Start of EXTRACTED TEXT

In his answer, the Minister rightly pointed out that cash flow is a big issue for small businesses. However, although there may have been argument in favour of empty property taxes in the boom times, does he accept that they compound the problem in the down times? Will he reconsider the matter, to help small businesses and others to get through this difficult period?

As the hon. Lady will be aware, both the Barker and Lyons reviews suggested that we should end vacant property relief, and that is what happened in April. That relief was regarded as a £1.3 billion subsidy for owners of commercial property, and not for the small and medium-sized businesses that are the backbone of this country’s economy. We need to help small and medium-sized businesses, and that is the focus of the package that the Government announced this week. That package has been welcomed by the CBI, the Federation of Small Businesses and the British Chambers of Commerce. I hope that the Opposition will welcome it too.

Barker and Lyons reported before the recession. What we need from the Government is specific action now, not mere generalities and platitudes. One specific thing that is within the Government’s power is to suspend the rates on empty properties. Will the Minister do that, and do it now?

I can understand that the hon. Gentleman feels passionate about this issue. We are going through challenging economic circumstances: it looks as though we have tougher times ahead, and the best thing that I can say is that we need a Government who are on the side of hard-working people. We are providing help for small businesses with health checks, training support and business advice. In addition, the Government are a huge purchaser and we have said that we will ensure that we will pay our bills promptly. We are introducing all those measures at the moment, and a range of other measures is already available through the Business Link programme. The Government are committed to ensuring that support for business continues to be delivered effectively.

This may be the first occasion on which a Minister of Cabinet rank is not available to answer questions in this House. Many consider that to be a complete insult to the democratic process.

Small shops need rate relief and credit lines, but there is an enormous gap between the Government’s words about banks being prepared to lend to small businesses and the reality on the ground. Even now, banks are cancelling overdraft facilities left, right and centre, often at just two days’ notice. Does the Minister accept that that is already driving many businesses to the wall?

End of EXTRACTED TEXT
Start of RECORDS PROVIDED

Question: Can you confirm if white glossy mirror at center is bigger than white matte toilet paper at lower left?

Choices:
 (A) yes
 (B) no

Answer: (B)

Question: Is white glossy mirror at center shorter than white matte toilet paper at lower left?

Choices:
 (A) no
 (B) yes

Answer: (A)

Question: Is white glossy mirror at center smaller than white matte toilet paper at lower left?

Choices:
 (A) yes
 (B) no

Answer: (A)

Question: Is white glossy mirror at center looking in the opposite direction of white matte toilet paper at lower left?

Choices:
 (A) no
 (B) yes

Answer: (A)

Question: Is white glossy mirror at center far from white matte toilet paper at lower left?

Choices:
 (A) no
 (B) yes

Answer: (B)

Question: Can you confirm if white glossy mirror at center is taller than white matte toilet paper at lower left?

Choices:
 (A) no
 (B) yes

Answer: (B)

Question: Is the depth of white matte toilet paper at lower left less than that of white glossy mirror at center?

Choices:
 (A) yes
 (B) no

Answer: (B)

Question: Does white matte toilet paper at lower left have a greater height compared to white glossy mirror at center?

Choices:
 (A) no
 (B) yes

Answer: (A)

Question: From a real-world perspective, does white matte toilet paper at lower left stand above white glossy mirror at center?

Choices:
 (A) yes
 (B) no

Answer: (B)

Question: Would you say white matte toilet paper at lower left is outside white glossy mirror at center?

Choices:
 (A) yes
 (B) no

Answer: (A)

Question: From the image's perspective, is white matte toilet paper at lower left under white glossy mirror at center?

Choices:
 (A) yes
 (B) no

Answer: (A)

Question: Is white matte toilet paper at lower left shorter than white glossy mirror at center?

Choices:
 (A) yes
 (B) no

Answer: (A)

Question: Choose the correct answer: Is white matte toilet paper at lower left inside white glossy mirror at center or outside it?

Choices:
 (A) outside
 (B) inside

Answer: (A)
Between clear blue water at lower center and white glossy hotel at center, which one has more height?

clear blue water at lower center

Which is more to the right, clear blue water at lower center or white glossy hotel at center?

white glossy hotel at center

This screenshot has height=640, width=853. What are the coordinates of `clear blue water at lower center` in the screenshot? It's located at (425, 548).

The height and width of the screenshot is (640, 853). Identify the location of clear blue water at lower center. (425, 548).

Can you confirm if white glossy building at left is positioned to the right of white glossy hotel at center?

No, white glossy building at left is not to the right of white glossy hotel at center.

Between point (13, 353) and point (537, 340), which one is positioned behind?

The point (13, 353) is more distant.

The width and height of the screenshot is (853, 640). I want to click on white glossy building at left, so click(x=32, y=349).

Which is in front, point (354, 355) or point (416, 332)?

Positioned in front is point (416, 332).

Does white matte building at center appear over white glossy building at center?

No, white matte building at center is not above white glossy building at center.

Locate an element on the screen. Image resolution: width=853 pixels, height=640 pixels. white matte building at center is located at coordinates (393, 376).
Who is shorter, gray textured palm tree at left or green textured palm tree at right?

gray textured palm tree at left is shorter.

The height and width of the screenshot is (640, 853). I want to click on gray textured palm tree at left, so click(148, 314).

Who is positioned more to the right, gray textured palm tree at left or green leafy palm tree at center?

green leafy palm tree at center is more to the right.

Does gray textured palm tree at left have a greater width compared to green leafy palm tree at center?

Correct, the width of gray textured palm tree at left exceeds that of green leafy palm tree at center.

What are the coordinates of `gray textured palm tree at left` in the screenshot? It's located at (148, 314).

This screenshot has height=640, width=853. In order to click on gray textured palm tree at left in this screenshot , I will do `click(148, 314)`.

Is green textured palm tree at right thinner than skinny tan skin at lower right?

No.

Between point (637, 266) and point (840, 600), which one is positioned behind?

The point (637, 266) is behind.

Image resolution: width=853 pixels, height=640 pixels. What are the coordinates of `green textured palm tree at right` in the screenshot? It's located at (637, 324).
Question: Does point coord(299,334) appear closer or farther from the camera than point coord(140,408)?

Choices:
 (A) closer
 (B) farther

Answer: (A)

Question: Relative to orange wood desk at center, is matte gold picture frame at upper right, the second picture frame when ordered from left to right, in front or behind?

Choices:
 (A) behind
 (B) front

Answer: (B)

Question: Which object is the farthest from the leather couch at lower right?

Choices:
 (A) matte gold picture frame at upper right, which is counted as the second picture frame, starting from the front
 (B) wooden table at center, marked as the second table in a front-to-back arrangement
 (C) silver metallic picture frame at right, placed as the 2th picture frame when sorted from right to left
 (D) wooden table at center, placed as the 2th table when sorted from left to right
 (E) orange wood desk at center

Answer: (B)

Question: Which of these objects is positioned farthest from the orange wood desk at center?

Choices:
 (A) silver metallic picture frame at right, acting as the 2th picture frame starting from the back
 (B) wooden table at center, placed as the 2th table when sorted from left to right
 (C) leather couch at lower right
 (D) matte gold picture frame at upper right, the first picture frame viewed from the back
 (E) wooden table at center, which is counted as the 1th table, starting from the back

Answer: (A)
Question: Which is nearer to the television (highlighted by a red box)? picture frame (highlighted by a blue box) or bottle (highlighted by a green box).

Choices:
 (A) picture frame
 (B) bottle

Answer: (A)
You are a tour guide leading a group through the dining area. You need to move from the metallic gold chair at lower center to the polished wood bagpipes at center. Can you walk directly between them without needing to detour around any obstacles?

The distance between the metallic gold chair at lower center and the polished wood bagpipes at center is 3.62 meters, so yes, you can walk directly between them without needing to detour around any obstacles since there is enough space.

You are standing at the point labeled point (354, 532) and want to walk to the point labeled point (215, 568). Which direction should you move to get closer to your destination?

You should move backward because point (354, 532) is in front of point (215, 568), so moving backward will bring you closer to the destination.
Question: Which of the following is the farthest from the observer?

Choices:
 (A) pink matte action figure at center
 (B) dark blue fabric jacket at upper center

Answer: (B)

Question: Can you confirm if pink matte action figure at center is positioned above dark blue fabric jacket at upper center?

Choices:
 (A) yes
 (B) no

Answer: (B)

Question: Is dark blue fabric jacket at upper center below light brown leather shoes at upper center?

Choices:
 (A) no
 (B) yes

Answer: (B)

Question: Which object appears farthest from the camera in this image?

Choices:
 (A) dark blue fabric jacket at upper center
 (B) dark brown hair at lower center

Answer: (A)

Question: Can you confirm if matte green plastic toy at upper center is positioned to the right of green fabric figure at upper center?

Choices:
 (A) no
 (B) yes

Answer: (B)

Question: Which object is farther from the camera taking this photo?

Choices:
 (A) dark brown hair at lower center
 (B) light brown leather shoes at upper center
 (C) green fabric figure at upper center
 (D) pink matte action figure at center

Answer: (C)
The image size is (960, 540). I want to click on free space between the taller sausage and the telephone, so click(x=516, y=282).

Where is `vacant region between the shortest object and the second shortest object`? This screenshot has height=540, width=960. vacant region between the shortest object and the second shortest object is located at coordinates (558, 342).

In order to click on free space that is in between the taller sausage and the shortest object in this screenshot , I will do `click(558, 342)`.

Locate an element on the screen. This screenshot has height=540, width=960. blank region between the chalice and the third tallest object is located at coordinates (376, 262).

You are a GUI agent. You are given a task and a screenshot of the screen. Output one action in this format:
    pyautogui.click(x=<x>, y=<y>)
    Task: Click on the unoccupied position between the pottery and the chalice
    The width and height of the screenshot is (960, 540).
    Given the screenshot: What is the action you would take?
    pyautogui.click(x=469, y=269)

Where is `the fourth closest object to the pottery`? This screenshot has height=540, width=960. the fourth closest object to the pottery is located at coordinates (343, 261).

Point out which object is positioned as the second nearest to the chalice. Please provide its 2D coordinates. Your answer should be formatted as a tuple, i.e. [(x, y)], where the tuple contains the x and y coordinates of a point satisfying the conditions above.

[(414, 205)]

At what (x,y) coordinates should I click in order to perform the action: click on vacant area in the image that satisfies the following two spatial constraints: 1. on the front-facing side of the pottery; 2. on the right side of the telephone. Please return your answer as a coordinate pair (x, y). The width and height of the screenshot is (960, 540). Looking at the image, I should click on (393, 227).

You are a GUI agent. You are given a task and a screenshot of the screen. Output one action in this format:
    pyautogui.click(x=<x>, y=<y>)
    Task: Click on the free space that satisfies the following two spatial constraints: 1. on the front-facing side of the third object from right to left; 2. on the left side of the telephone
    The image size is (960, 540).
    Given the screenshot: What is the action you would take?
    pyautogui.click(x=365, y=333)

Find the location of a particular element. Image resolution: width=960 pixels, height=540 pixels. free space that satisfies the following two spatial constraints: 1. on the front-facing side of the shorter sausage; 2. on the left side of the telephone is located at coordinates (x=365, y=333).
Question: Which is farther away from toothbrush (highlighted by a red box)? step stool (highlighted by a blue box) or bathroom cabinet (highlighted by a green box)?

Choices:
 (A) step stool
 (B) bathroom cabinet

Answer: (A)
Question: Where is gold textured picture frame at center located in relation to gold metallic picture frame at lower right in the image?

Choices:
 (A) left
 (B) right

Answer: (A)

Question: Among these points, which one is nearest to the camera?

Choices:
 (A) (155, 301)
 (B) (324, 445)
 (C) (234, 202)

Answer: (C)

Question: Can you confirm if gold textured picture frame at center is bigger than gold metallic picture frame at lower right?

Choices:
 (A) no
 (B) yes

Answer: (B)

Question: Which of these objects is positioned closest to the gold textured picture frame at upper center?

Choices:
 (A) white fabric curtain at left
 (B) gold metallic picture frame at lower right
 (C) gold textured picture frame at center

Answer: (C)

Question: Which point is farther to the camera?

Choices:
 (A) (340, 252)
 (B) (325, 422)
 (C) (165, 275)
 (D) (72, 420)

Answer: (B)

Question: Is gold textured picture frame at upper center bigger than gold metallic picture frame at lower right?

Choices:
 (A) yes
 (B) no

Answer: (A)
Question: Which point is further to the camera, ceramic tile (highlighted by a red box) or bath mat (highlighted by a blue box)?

End of RECORDS PROVIDED

### INSTRUCTIONS:
(a) Which three organizations does the parliamentary exchange say welcomed the package the Government announced this week?
(b) Reproduce everything in the parliamentary exchange from "As the hon." down to "welcome it too.".
The records were taken from a source other than the parliamentary exchange.

### OUTPUTS IN ORDER:
(a) The CBI, the Federation of Small Businesses and the British Chambers of Commerce.

(b)
As the hon. Lady will be aware, both the Barker and Lyons reviews suggested that we should end vacant property relief, and that is what happened in April. That relief was regarded as a £1.3 billion subsidy for owners of commercial property, and not for the small and medium-sized businesses that are the backbone of this country’s economy. We need to help small and medium-sized businesses, and that is the focus of the package that the Government announced this week. That package has been welcomed by the CBI, the Federation of Small Businesses and the British Chambers of Commerce. I hope that the Opposition will welcome it too.